Critics have long warned against this system, which they considered structurally flawed. In fact, every time the terra token was created, part of the Luna cryptocurrency had to be destroyed in order to maintain its support for the dollar.
And to keep up the demand, Do Kwon’s company, Terraform Labs, offered high interest rates. Ponzi scheme, denounce detractors. “If demand collapses, the price will drop to zero,” said Hilary Allen, professor of financial regulation at American University in the US. As a result, many small investors lose all their savings.
“This is a feature of almost all crypto assets, and therefore Terra / Luna should serve as a warning to all investors (entering the market) of crypto assets,” notes Hilary Allen.
Since then, South Korean authorities have launched several criminal investigations into the case. Last month, South Korean prosecutors ransacked the home of co-founder Daniel Sheen on suspicion of illegal activities behind Terra’s collapse.
“This is my home”
Authorities also banned key former and current employees of Terraform Labs from leaving the country and asked Do Kwon to notify them of his return.
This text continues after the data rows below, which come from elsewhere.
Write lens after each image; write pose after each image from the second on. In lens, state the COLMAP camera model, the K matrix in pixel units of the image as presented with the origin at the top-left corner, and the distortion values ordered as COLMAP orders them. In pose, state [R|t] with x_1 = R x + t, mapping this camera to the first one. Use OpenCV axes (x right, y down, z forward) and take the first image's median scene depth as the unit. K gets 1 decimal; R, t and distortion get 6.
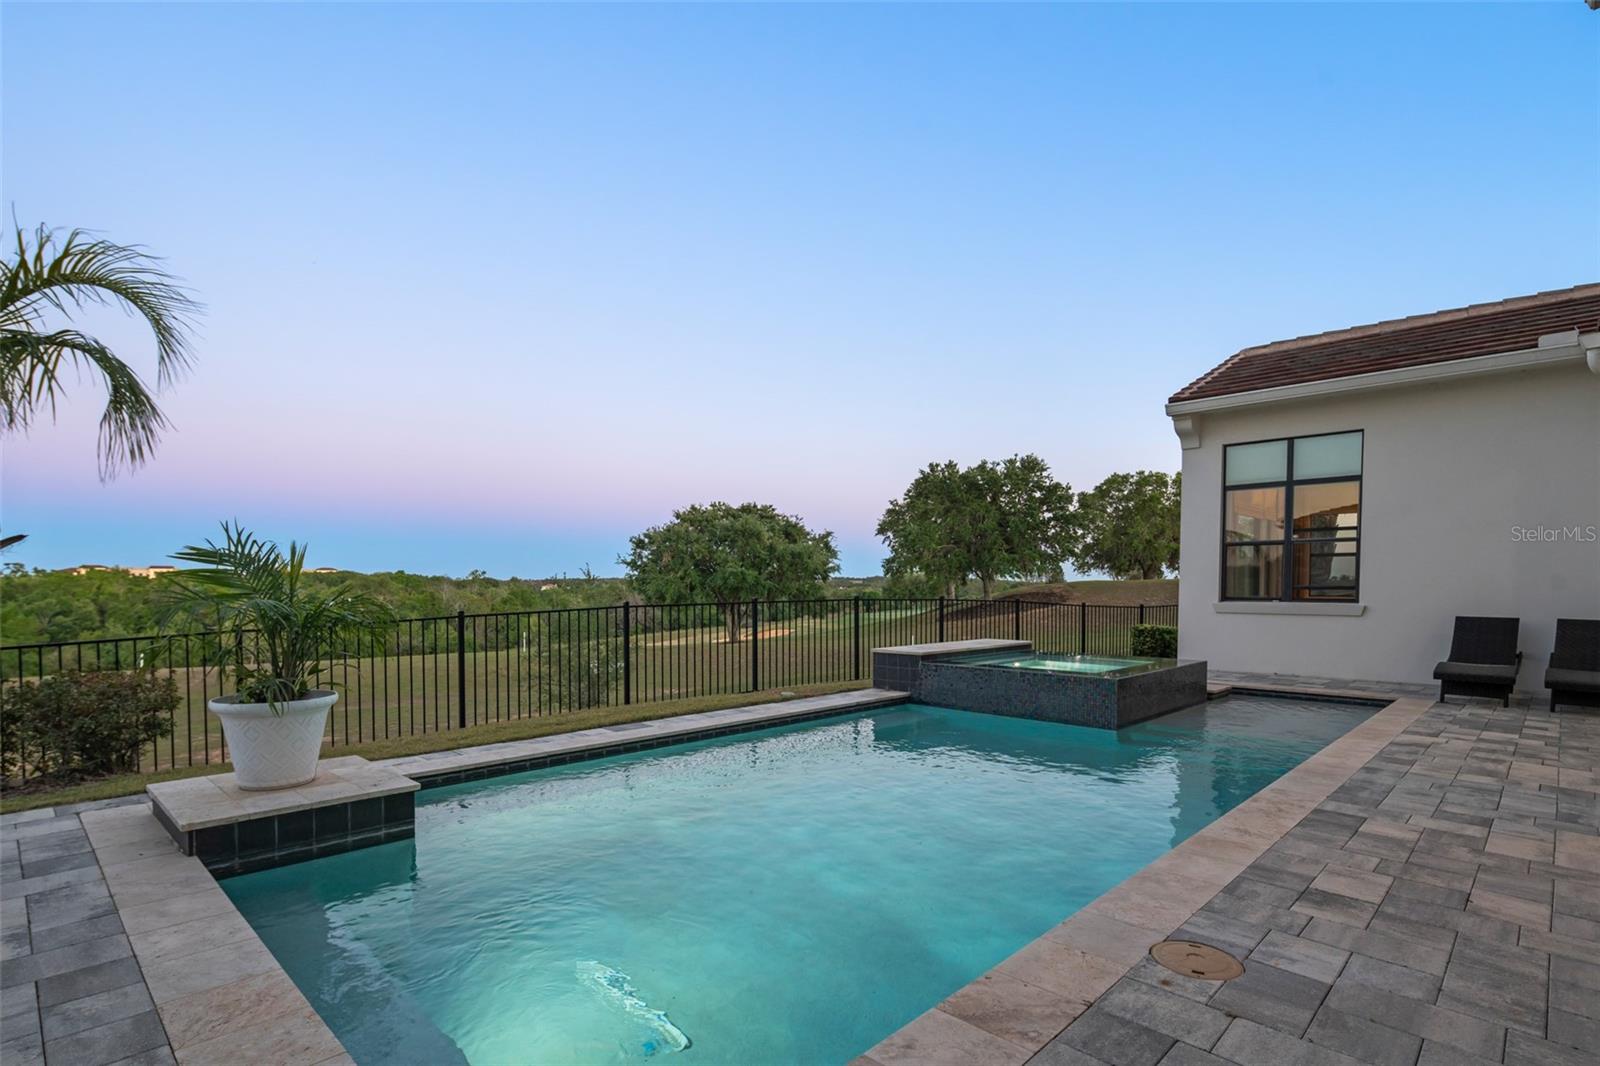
lens RADIAL K [[786.8, 0, 791.8], [0, 786.8, 615.0], [0, 0, 1]] dist [0.006225, -0.004461]
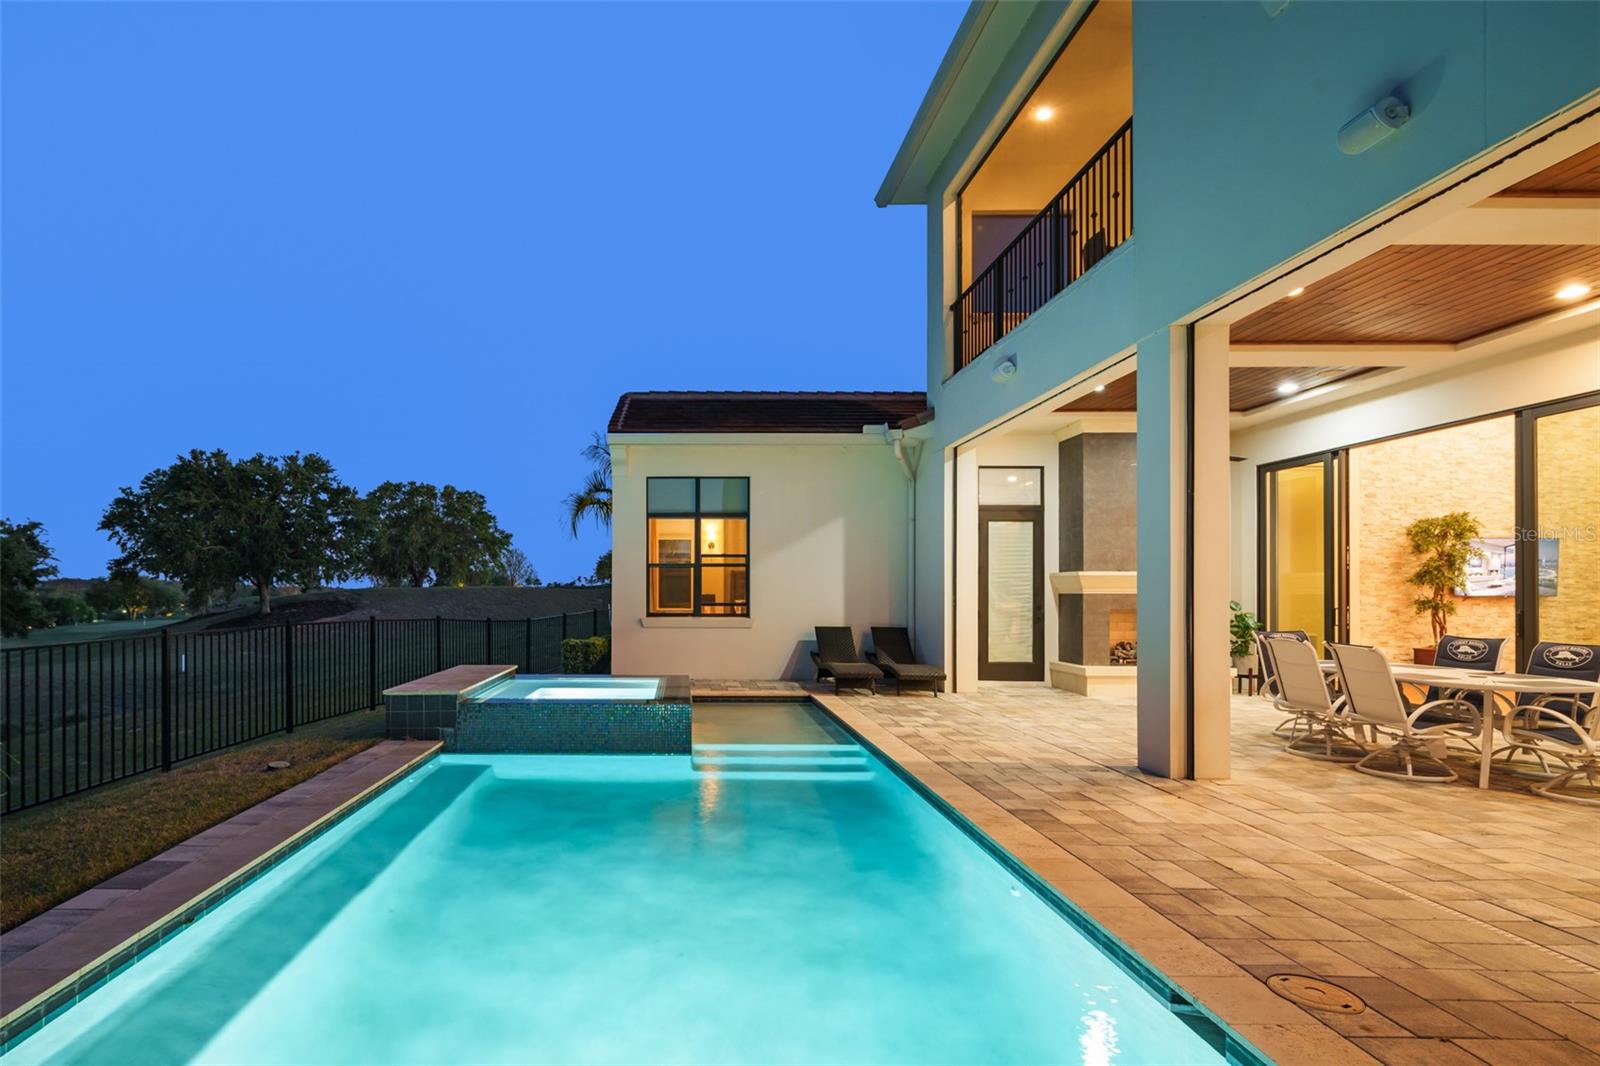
lens RADIAL K [[786.8, 0, 673.6], [0, 786.8, 586.0], [0, 0, 1]] dist [0.006225, -0.004461]
pose [[0.725009, 0.003756, 0.688729, -0.033460], [0.025895, 0.999129, -0.032708, -0.004177], [-0.688252, 0.041548, 0.724281, 0.030642]]
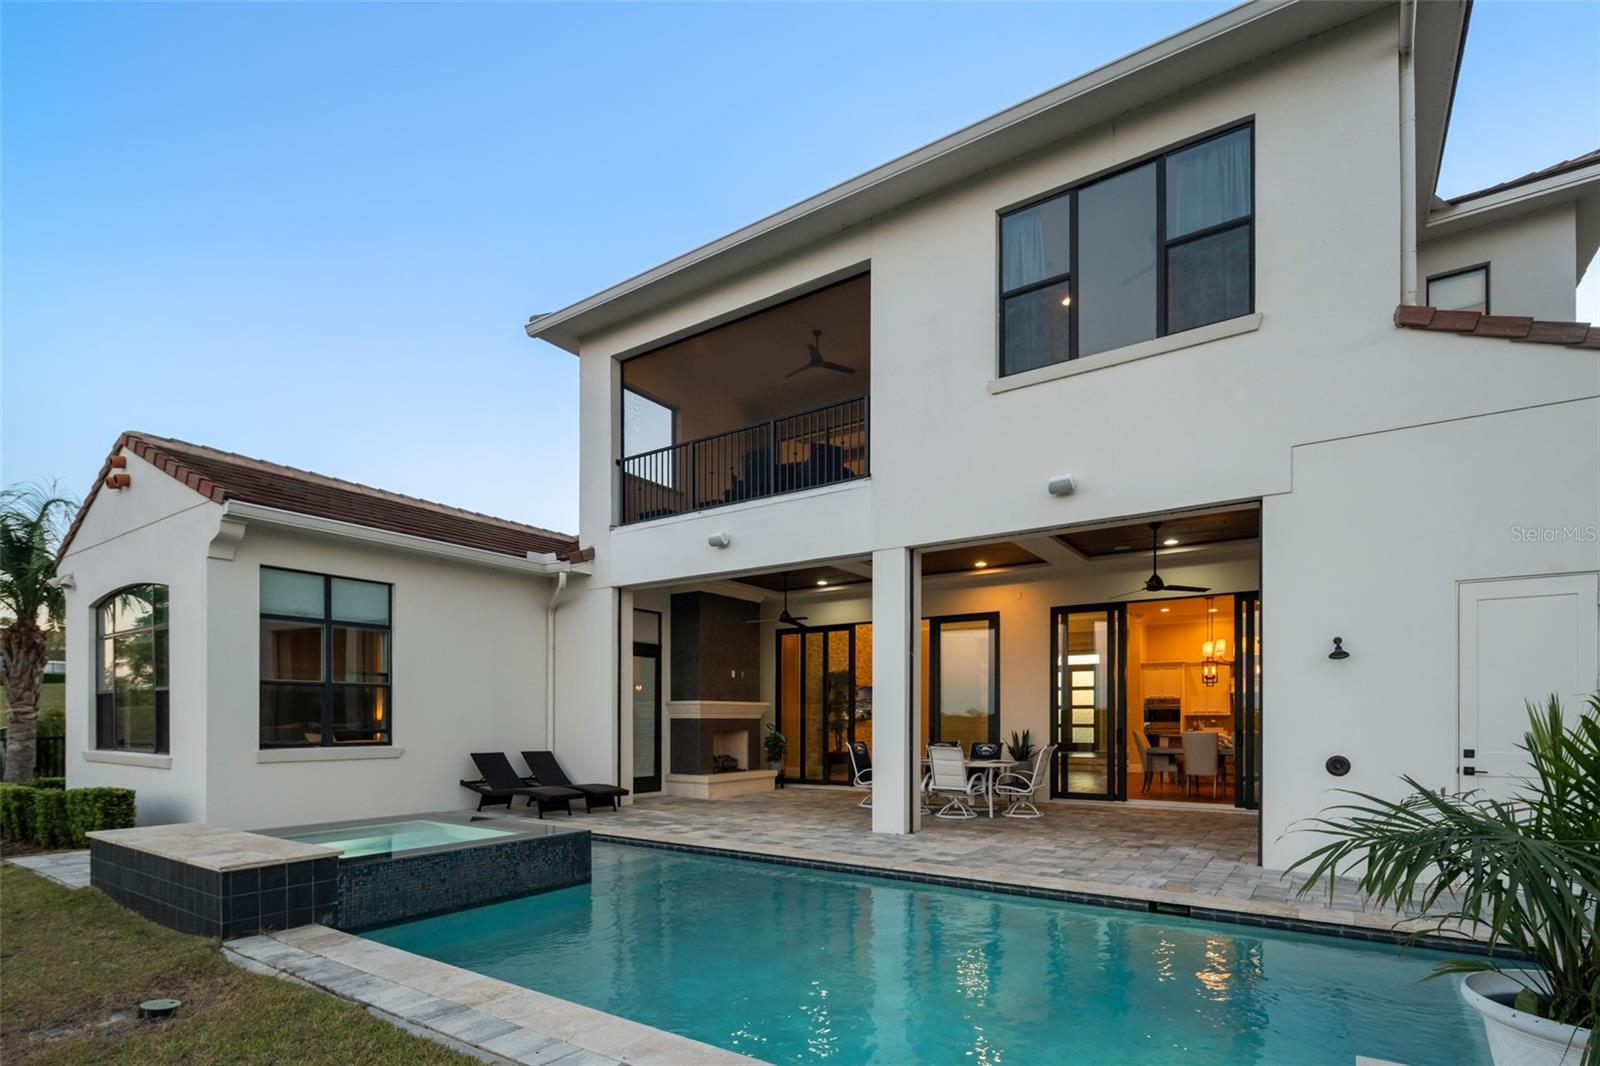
lens RADIAL K [[786.8, 0, 804.0], [0, 786.8, 714.8], [0, 0, 1]] dist [0.006225, -0.004461]
pose [[-0.170456, 0.003910, 0.985358, -0.067269], [0.036527, 0.999330, 0.002354, -0.006176], [-0.984688, 0.036394, -0.170484, 0.100540]]
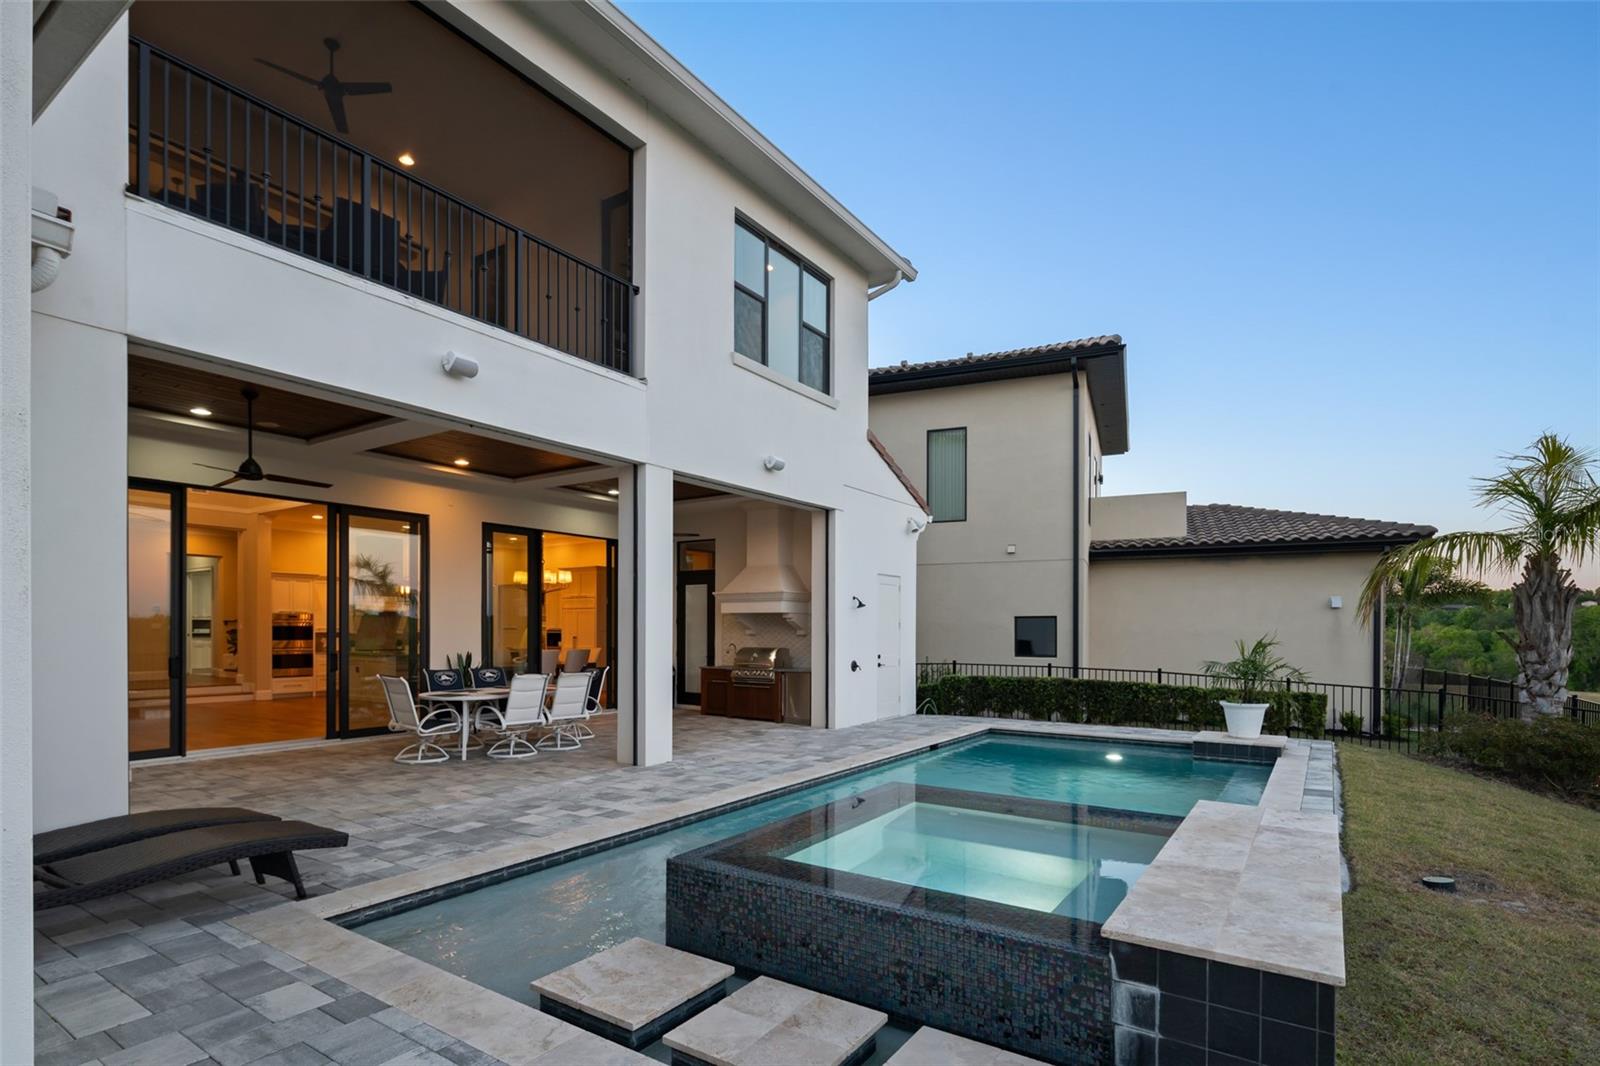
lens RADIAL K [[786.8, 0, 799.4], [0, 786.8, 632.1], [0, 0, 1]] dist [0.006225, -0.004461]
pose [[-0.984870, -0.004209, -0.173244, 0.074438], [-0.011167, 0.999169, 0.039205, -0.012464], [0.172935, 0.040547, -0.984098, 0.202708]]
But in an interview with Coinage, the entrepreneur said that he was not contacted by the prosecutor’s office and did not decide whether he would return to South Korea for cooperation.
“It’s a little difficult to make this decision because we have never been in contact with the investigators,” he said, adding: “They never accused us of anything.”
A few weeks after the collapse of Terra, he launched Terra 2.0, which, however, suffered the same fate as its predecessor: its cost very quickly fell from $11 to $2.
Despite his guilt, Do Kwon says he still believes in his cryptocurrency.
“I will always be doing something around Terra and for the Terra community,” Kwon continues. “This is my home, and I feel that the brightest future is here.”
But analysts say that due to multiple investigations, Do Kwon’s plans for the future are unlikely to materialize. His name “now carries a negative reputation,” analyzes Kelvin Lowe, professor of law at the National University of Singapore. “His involvement in the project harms him rather than helps him.”